**STUDY QUESTIONS**
1. Answer these questions using the passage on methods for the gingival recession study.
(a) In which department and institution was the study carried out?
(b) Which recession defect classes did the inclusion criteria allow?
(c) What method decided the test and control sides before surgery?
2. Write the next part of the methods section for the gingival recession study, starting after its final sentence.

**GIVEN PASSAGE**
Materials and Methods

This comparative clinical study was carried out in the Department of Periodontics, Karnavati School of Dentistry, Gandhinagar, India. The study protocol was explained to each potential patient and written informed consent was obtained before the commencement of any treatment. This study was done under the ethical guidelines of the Institutional Research and Ethical Committee. This was a split-mouth study which included a total of twenty sites (ten in each group), which were selected in total of ten patients of age ranging from 30 to 45 years, with the mean age of 37.62 years, who met the inclusion criteria of the study, were planned to be examined at baseline, and postsurgically at 3 months and at 6 months.

Inclusion criteria

The age group of 18–50 years from both sexes, the presence of bilateral isolated gingival recession classified as Miller's Class I or Class II recession defect, systemically healthy controls, ability to maintain good oral hygiene, patients willing to comply with all study-related procedures, and available for follow-up.

Exclusion criteria

Patients having the habit of smoking or chewing tobacco, nonvital teeth, malpositioned teeth, previous surgical attempt to correct gingival recession, pregnant or lactating women and cervical abrasion. Before surgery, test and control sides were decided by coin toss method. Each patient was divided into two groups as follows: Group I (Test group): CAF under the microscope for obtaining root coverage in gingival recession defect with PRF placement. Group II (Control group): CAF with the conventional technique for obtaining root coverage in gingival recession defect with PRF placement. Each patient was given careful instructions on proper oral hygiene measures. A full-mouth supragingival and subgingival scaling and root planing procedure were performed. A periodontal evaluation was performed 1 month after Phase I therapy to confirm the suitability of the sites for this study. The selected sites were divided randomly into control and test groups [Figures 1a and 2a]. The control group sites were treated with CAF and PRF placement with the conventional technique, whereas in the test group sites, the same was done under the microscope.

**SUPPLIED MATERIAL**
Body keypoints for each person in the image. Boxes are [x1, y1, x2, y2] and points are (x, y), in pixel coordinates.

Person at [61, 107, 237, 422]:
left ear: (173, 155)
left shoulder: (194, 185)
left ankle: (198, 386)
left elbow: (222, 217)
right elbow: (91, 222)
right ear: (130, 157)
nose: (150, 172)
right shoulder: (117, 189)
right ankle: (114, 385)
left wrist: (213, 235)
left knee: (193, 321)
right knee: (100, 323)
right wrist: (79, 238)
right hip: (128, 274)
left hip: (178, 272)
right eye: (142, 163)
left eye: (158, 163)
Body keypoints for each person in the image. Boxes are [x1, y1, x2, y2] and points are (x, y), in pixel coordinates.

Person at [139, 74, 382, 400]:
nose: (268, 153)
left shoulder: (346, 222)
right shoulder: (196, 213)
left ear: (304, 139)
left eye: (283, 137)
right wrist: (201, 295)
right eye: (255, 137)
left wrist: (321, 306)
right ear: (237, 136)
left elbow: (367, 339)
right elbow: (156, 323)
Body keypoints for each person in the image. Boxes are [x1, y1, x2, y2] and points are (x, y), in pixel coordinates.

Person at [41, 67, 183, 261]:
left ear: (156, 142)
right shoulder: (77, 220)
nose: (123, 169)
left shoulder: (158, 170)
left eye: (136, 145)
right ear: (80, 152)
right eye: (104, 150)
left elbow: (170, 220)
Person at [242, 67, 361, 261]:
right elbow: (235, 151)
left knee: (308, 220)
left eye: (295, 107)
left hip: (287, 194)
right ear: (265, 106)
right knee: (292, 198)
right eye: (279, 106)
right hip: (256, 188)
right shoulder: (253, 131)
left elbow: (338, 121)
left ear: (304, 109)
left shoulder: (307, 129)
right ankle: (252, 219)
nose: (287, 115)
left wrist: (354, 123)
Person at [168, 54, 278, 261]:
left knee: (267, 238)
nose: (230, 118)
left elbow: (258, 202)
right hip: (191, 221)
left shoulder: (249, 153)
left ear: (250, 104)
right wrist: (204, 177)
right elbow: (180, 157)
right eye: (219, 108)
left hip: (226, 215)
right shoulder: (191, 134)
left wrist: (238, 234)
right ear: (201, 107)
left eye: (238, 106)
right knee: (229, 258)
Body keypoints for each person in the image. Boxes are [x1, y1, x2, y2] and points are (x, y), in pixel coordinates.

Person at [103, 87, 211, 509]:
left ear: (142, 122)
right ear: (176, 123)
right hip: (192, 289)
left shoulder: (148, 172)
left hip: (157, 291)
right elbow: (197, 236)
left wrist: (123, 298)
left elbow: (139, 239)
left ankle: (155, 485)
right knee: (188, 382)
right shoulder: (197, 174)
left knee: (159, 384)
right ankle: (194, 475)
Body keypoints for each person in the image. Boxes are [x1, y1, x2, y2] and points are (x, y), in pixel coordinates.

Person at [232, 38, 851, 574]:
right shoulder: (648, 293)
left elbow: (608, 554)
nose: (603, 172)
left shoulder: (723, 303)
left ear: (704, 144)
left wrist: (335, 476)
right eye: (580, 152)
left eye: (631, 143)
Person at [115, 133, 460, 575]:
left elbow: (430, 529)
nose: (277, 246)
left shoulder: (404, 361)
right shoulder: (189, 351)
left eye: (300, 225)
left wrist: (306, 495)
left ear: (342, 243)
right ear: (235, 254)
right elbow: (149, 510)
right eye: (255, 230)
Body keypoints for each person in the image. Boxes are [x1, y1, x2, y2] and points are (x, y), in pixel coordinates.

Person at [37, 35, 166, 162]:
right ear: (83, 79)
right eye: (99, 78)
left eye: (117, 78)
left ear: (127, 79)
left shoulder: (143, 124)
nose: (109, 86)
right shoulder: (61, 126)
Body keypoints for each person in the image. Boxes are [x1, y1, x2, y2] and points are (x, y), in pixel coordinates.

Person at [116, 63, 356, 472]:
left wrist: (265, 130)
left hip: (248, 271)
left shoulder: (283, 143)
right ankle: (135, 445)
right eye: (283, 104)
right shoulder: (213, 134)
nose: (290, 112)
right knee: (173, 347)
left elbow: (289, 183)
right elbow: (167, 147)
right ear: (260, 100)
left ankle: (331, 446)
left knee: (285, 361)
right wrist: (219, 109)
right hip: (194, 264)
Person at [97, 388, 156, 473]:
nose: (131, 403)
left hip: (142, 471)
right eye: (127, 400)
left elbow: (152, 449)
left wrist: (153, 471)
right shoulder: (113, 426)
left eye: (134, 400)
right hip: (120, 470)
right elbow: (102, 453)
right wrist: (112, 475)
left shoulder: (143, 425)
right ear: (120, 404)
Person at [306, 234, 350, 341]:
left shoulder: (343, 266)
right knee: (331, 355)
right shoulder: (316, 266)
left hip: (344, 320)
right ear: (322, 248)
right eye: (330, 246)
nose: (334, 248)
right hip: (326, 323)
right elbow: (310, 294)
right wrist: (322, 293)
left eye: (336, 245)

**PER-TASK OUTPUTS**
1.
(a) The Department of Periodontics, Karnavati School of Dentistry, Gandhinagar, India.
(b) Miller's Class I or Class II.
(c) The coin toss method.

2.
Figure 1

Preoperative recession depth measurement of test site (a), incision, flap reflection, PRF placement and suture placement done under microscope (b-e), initial healing at the time of suture removal (f), recession depth measurement at 6 months, well-formed gingival tissue coverage was seen at the test site (g)

Figure 2

Preoperative recession depth measurement at control site (a), incision, flap reflection, PRF placement, and suture placement done in conventional manner without use of any magnification (b-e), initial healing at the time of suture removal (f), recession depth measurement at 6 months, adequate gingival tissue coverage was seen at the control site (g)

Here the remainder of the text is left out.